This major retrospective of the work of Howard Hodgkin, one of Britain’s leading post-war painters, provides a comprehensive survey of the artist’s work, presenting recent works alongside those from earlier decades. It brings together some 50 key paintings, from the 1960s to date, which epitomise the qualities which have made Hodgkin one of the most popular painters of his time – his original use of colour, his ability to straddle so effectively the boundary between representation and abstraction and his masterly evocation and distillation of emotions, memories and events. The exhibition traces the development of Hodgkin’s distinctive visual vocabulary, from early portraits and interiors through his emphasis on the painting as object, to the gradual loosening of the paint surface in recent years, and offers new insights into the development of Hodgkin’s work over four decades.
Howard Hodgkin was born in London in 1932. He was evacuated to the United States during the Second World War, living on Long Island from 1940 to 1943. He studied at Camberwell School of Art and at the Bath Academy of Art, Corsham, where he also taught. Following shows in Britain and Europe in the 1970s, he represented Britain at the Venice Biennale in 1984 and was awarded the Turner Prize in 1985. He was knighted in 1992. A retrospective of his work was organised by the Modern Art Museum of Fort Worth, Texas, in 1995 and toured to the Metropolitan Museum of Art, New York, the Kunstverein fur die Rheinlände and Westfalen, Düsseldorf, and the Hayward Gallery, London, over the following two years. The Scottish National Gallery of Modern Art, Edinburgh, mounted an exhibition of his large paintings to celebrate his 70th birthday in 2002.

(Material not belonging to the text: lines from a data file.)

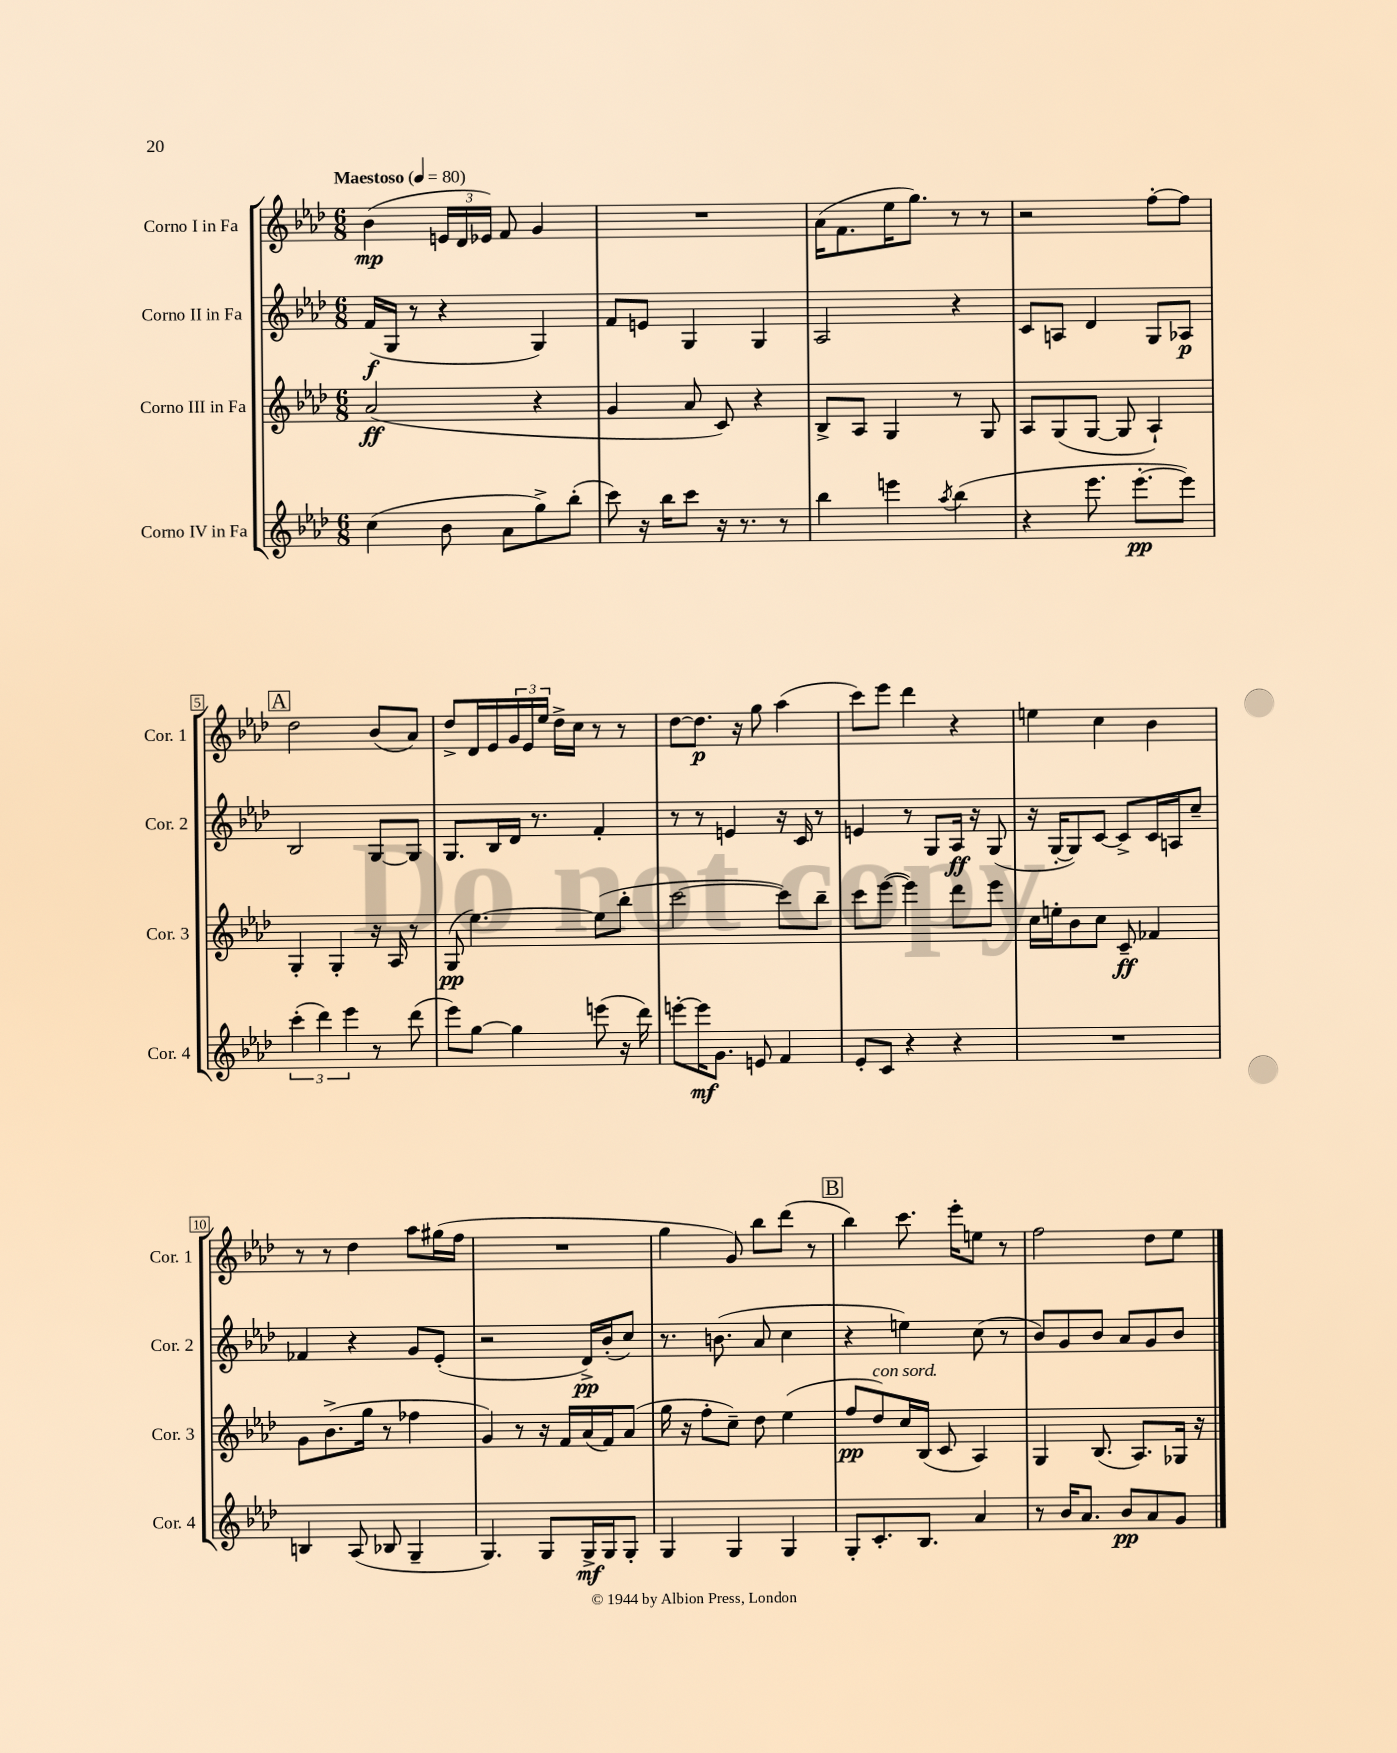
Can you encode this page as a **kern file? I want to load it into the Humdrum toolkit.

**kern	**kern	**kern	**kern
*staff4	*staff3	*staff2	*staff1
*clefG2	*clefG2	*clefG2	*clefG2
*k[b-e-a-d-]	*k[b-e-a-d-]	*k[b-e-a-d-]	*k[b-e-a-d-]
*M6/8	*M6/8	*M6/8	*M6/8
*MM80	*MM80	*MM80	*MM80
(4cc	(2a-	(16f	(4b-
.	.	16G	.
.	.	8r	.
8b-	.	4r	24e
.	.	.	24d-
.	.	.	24e-)
8a-	.	.	8f
8gg^)	4r	4G)	4g
(8bb-'	.	.	.
=	=	=	=
8ccc)	4g	8f	2.r
16r	.	8e	.
16bb-	.	.	.
8ccc	8a-	4G	.
16r	8c)	.	.
8.r	.	.	.
.	4r	4G	.
8r	.	.	.
=	=	=	=
4bb-	8B-^	2A-	(16a-
.	.	.	8.f
.	8A-	.	.
4eee	4G	.	16ee-
.	.	.	8.gg)
8qaa-	.	.	.
(4bb-	8r	4r	8r
.	8G	.	8r
=	=	=	=
4r	8A-	8c	2r
.	(8G	8A	.
8.eee-	[8G	4d-	.
.	8G]	.	.
[8.eee-'	.	.	.
.	4A-`)	8G	[8ff'
8eee-])	.	8A-	8ff]
=	=	=	=
(6ccc'	4G'	2B-	2dd-
6ddd-)	.	.	.
.	4G'	.	.
6eee-	.	.	.
8r	16r	[8G	(8b-
.	16A-	.	.
(8ddd-	8r	8G]	8a-)
=	=	=	=
8eee-)	(8G	8.G	8dd-^
[8gg	[4.ee-)	.	16d-
.	.	16B-	16e-
4gg]	.	16d-	24g
.	.	.	24e-
.	.	8.r	.
.	.	.	24ee-
.	.	.	16dd-^
.	.	.	16cc
(8eee	(8ee-]	4f'	8r
16r	8bb-'	.	8r
16ddd-)	.	.	.
=	=	=	=
[8eee'	[2ccc	8r	[8dd-
16eee]	.	8r	8.dd-]
8.g	.	.	.
.	.	4e	.
.	.	.	16r
8e	.	.	8gg
4f	8ccc])	16r	(4aa-
.	.	16c	.
.	8bb-~	8r	.
=	=	=	=
8e-'	8ccc	4e	8ccc)
8c	([8eee-	.	8eee-
4r	4eee-])	8r	4ddd-
.	.	8G	.
4r	8ddd-	16A-	4r
.	.	16r	.
.	8eee-	(8G	.
=	=	=	=
2.r	16cc	16r	4ee
.	16ee'	[16G'	.
.	8b-	8G])	.
.	8cc	[8c	4cc
.	8c~	8c^]	.
.	4f-	16c	4b-
.	.	16A	.
.	.	8cc~	.
=	=	=	=
4B	8g	4f-	8r
.	(8.b-^	.	8r
(8A-	.	4r	4dd-
.	16gg	.	.
8B-	8r	.	.
4G~	4ff-	8g	8aa-
.	.	(8e-'	(16gg#
.	.	.	16ff
=	=	=	=
4.G)	4g)	2r	2.r
.	8r	.	.
8G	16r	.	.
.	16f	.	.
16G^	(16a-	16d-^)	.
16G	16f)	(16b-'	.
8G'	(8a-	8cc)	.
=	=	=	=
4G	16gg	8.r	4gg
.	16r	.	.
.	8ff'	.	.
.	.	(8.b	.
4G	8cc~)	.	8g)
.	8dd-	8a-	8bb-
4G	(4ee-	4cc	(8ddd-
.	.	.	8r
=	=	=	=
8G'	8ff	4r	4bb-)
8.c'	8dd-)	.	.
.	16cc	4ee)	8.ccc
8.B-	(16B-	.	.
.	8c	.	.
.	.	.	16eee-'
4a-	4A-)	(8cc	8ee
.	.	8r	8r
=	=	=	=
8r	4G	8b-)	2ff
16b-	.	8g	.
8.a-	.	.	.
.	(8.B-	8b-	.
8b-	.	8a-	.
.	8.A-)	.	.
8a-	.	8g	8dd-
8g	16G-	8b-	8ee-
.	16r	.	.
==	==	==	==
*-	*-	*-	*-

Howard Hodgkin is curated by Sir Nicholas Serota, Director, Tate, and Enrique Juncosa, Director, IMMA. It will also be shown at Tate Britain in London and at the Museo Nacional Centro de Arte Reina Sofía (MNCARS) in Madrid.
An illustrated catalogue with new texts by the Irish novelist Colm Tóibín and Enrique Juncosa, plus specially selected existing texts by novelists Julian Barnes, William Boyd and Alan Hollinghurst, critic Anthony Lane, travel writer and novelist Bruce Chatwin, essayist Susan Sontag and poets Bruce Bernard and James Fenton, accompanies the exhibition (price €21.95).
The exhibition is presented in association with THE IRISH TIMES and H&K International.